**What you will do:**
How many lines in the items below contain the string "details", matching case exactly? Reply with the number alone.

BEGIN Dataset records

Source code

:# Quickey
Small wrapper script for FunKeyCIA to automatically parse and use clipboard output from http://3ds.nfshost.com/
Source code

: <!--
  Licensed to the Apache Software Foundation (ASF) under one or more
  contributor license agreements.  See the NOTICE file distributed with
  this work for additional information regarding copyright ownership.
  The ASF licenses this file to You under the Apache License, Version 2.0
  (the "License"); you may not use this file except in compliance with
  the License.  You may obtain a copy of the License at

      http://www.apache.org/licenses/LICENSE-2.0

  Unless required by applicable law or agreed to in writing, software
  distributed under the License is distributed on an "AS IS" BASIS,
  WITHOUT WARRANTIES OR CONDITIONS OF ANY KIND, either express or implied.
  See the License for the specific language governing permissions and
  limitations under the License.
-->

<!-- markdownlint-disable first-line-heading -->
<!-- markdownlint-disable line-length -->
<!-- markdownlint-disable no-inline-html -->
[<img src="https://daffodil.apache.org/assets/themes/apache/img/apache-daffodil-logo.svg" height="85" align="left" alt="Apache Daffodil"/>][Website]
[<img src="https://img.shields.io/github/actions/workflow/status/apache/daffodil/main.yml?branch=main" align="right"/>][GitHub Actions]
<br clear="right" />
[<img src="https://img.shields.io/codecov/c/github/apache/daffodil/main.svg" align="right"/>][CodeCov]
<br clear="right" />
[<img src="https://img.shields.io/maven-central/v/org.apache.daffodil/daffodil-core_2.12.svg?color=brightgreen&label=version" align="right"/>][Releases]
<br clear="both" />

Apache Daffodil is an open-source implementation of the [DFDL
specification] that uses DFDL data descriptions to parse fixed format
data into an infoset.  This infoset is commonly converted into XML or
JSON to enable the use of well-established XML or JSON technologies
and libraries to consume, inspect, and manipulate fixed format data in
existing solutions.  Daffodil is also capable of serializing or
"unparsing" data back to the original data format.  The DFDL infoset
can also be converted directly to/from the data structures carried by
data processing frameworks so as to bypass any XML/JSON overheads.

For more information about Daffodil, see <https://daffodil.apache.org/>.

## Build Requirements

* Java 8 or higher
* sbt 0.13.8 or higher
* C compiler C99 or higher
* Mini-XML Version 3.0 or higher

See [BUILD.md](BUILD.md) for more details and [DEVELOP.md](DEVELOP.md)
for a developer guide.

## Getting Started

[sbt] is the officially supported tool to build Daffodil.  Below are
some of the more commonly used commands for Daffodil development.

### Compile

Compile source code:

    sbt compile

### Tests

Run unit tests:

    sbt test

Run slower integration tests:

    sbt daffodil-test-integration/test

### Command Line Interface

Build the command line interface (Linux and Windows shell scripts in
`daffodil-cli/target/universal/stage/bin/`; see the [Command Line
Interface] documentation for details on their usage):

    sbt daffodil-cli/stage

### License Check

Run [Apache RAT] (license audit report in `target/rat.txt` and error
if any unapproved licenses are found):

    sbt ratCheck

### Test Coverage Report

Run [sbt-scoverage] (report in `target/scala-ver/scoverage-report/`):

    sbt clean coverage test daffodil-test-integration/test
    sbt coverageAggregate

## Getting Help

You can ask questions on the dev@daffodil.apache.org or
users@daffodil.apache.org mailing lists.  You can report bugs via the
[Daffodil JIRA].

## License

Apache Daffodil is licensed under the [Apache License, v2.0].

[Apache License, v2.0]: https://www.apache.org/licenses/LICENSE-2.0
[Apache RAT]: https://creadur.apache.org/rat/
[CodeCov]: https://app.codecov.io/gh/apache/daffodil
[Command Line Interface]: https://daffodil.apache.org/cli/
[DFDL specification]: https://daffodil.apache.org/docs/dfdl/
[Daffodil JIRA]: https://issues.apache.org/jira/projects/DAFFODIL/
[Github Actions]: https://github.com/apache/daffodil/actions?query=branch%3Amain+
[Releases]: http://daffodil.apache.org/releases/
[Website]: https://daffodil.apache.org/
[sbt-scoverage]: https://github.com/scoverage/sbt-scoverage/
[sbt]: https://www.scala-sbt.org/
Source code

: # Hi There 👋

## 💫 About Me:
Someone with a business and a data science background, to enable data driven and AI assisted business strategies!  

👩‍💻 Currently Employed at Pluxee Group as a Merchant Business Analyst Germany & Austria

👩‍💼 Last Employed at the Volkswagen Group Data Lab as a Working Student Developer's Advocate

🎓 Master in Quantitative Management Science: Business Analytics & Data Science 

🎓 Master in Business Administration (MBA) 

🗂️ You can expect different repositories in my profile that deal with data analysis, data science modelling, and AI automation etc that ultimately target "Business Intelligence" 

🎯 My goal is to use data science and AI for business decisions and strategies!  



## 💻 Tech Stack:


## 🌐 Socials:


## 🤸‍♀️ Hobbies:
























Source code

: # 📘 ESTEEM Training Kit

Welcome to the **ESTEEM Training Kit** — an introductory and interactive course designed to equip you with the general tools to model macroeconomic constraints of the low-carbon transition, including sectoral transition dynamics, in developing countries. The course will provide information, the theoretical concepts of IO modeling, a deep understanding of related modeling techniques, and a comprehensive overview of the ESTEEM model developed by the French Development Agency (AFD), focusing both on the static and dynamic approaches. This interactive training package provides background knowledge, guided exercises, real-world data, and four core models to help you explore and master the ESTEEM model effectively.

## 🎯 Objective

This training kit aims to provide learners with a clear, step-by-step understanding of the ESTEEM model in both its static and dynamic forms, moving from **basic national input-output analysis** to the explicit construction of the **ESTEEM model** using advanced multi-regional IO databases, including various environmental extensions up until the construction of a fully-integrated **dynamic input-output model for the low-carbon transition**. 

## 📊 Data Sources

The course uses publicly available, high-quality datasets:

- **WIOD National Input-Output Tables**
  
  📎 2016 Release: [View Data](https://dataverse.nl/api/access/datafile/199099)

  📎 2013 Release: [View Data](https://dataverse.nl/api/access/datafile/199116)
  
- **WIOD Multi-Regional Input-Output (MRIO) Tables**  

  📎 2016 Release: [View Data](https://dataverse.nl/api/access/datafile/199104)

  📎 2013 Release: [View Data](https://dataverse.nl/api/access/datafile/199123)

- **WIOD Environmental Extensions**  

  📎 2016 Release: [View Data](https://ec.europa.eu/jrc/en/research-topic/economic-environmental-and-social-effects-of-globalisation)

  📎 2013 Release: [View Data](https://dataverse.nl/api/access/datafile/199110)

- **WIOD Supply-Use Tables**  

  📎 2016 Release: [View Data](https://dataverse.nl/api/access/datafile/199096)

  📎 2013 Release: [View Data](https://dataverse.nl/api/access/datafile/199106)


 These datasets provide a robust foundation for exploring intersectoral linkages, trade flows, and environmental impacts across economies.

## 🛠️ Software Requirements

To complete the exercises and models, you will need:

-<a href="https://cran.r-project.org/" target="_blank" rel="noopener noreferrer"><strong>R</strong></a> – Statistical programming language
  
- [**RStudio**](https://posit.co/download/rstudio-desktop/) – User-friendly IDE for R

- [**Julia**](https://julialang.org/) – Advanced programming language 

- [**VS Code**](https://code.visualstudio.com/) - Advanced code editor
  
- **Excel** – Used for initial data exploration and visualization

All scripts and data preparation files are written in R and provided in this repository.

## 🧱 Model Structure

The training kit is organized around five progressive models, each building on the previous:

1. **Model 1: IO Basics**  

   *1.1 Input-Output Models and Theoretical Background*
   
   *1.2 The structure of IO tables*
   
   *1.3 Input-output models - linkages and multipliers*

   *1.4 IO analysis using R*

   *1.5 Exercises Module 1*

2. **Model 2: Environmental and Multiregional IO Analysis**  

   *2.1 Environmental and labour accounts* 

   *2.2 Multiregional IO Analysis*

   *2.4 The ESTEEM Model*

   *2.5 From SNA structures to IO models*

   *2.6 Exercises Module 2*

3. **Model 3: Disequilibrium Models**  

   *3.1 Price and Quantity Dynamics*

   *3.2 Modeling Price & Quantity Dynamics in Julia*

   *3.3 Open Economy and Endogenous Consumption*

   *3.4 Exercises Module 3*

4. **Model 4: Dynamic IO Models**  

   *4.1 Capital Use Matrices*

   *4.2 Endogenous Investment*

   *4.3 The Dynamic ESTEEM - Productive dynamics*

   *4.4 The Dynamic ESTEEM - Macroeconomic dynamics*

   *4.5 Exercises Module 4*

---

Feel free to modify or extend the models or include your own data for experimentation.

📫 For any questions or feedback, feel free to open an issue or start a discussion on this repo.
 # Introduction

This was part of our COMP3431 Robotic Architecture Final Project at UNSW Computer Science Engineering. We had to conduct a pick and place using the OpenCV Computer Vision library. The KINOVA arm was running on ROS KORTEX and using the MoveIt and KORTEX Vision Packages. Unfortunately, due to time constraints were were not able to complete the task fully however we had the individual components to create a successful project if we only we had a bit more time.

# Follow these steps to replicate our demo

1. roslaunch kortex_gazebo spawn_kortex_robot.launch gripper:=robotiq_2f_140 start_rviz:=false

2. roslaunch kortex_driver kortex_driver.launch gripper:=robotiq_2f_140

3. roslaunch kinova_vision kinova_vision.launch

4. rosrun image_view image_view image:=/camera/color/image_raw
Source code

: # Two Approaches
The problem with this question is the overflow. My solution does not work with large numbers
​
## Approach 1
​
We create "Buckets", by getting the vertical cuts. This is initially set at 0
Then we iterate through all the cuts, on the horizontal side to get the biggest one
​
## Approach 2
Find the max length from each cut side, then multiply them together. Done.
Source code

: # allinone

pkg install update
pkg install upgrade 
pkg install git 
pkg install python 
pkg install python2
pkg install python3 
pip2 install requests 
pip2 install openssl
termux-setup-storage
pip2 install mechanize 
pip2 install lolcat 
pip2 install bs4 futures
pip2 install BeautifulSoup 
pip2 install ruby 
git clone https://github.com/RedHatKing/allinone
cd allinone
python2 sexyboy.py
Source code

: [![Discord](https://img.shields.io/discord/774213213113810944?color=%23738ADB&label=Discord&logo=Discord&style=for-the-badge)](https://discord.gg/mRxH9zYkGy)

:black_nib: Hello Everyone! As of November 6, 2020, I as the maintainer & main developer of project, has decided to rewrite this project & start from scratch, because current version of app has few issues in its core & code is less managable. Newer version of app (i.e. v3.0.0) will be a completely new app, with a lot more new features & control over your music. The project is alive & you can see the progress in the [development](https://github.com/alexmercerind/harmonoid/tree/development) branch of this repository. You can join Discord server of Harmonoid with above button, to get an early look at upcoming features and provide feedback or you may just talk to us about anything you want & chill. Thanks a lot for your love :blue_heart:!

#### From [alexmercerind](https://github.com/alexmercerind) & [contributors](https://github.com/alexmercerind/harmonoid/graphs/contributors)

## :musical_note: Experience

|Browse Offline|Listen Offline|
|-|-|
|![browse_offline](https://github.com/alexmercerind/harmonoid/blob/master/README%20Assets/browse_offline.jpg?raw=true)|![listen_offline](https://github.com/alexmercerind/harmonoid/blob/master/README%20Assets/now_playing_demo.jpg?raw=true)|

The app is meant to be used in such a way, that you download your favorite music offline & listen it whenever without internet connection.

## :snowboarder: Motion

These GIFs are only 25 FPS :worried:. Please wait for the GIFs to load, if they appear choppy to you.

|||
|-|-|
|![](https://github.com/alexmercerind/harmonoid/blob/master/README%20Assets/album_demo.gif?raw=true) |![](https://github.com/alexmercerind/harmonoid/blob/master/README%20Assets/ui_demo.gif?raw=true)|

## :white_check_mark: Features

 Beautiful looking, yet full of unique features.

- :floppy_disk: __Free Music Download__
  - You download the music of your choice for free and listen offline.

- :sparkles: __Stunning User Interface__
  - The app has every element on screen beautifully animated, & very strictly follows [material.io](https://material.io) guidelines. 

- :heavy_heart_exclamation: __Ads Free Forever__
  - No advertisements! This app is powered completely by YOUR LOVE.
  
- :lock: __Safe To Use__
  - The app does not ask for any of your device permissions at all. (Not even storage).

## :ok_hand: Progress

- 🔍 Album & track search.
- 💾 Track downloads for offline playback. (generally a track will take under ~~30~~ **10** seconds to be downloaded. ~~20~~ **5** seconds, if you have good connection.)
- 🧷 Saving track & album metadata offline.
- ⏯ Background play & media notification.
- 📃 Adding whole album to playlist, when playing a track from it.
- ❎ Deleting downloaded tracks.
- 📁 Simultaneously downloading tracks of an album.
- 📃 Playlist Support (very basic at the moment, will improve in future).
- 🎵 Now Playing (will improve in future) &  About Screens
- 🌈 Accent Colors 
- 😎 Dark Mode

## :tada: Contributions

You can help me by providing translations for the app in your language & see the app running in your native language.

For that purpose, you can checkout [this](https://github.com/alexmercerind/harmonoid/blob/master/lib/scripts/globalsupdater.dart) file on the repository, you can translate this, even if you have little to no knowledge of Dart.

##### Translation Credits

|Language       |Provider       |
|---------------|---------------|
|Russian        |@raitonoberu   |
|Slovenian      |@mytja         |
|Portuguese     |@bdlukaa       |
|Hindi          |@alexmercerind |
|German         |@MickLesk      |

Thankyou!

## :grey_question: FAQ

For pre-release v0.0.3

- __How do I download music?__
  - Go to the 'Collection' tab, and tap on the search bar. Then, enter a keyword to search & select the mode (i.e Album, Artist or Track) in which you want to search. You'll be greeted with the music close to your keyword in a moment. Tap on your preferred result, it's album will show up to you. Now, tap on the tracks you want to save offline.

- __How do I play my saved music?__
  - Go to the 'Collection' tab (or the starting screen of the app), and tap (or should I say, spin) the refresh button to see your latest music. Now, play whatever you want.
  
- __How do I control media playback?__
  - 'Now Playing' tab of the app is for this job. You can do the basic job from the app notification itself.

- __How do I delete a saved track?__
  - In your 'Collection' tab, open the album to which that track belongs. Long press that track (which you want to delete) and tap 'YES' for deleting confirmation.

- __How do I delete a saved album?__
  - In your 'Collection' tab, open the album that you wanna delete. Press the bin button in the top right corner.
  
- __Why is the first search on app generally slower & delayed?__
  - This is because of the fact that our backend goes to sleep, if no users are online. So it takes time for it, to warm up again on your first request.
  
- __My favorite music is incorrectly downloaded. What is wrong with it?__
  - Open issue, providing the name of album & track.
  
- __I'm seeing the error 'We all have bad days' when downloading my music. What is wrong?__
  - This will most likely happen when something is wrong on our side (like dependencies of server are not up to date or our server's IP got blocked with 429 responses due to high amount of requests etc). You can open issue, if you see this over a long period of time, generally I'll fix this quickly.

END Dataset records

**Expected answer:**
2